Kitchen Pucci (葡吉小廚) is a tapas bar with Shanghai-style food. The interior of the restaurant is clean and modern, with floor-to-ceiling windows in the back that show off a row of live bamboo against a red brick wall. The petite portions of Shanghai classics, including xiaolongbao, or soup dumplings, are adorable, as are the restaurant’s extremely reasonable prices and quick, friendly service.
There are two versions of xiaolongbao, one filled with fragrant broth and one without. The best version is, not surprisingly, the former, which are called steamed Shanghai juicy dumplings (上海小籠包, NT$180 for 12) on the menu. Rich, savory and indeed juicy, they are served on a bed of pine needles, which, without altering the flavor, prevent the thin wrapper from sticking to the bamboo steamer. The other steamed dumplings (小籠包, NT$50 for three or NT$100 for six) are acceptable but lack the oomph that the broth provides.

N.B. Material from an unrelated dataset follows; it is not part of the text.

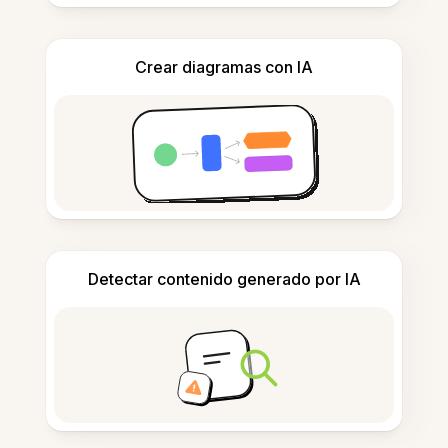
Crear diagramas con IA
Detectar contenido generado por IA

Other pleasing picks on Kitchen Pucci’s menu include its small serving of “Szechuan-style” steamed spareribs (川味粉蒸排骨, NT$80), which are covered in ground rice flavored with spices, lots of pepper and served on top of steamed yam chunks. The tender meat slipped off the bone upon contact with our chopsticks. My dining companions and I also enjoyed the fried scallion roll with beef (大餅捲牛肉, NT$110). The crispy exterior of the wrapping gave way to a chewy center and the scallions landed just the right amount of kick (though the roll could have done with a little
more beef).
Kitchen Pucci’s noodle dishes come with “thin noodles” or chunky knife-shaved noodles (刀削麵), which are sliced directly from the dough into thick strips before being boiled. The knife-shaved noodles have a satisfyingly al dente texture without any unpleasant graininess on the inside. We liked them best in the Shanghai-style scallion mixed noodles (上海蔥開乾拌麵, NT$80) because the scallions, cooked several different ways (the green leaves fried until crispy, the white stalks boiled until soft) offered an unexpected melange of textures. The mixed noodles with spicy sauce (辣醬乾拌麵, NT$80) were also good, though not as fiery as the chili pepper symbol next to the menu entry suggests. The stir-fried knife-shaved noodles with Judas’ ear fungus (木須炒麵, NT$120), however, were too greasy and bland.
For dessert, consider the steamed bean paste buns (豆沙小包, NT$60 for six) — very thin flour wrappers stuffed with sweet red bean paste. Simple, but a suitable complement to the stronger flavored main dishes.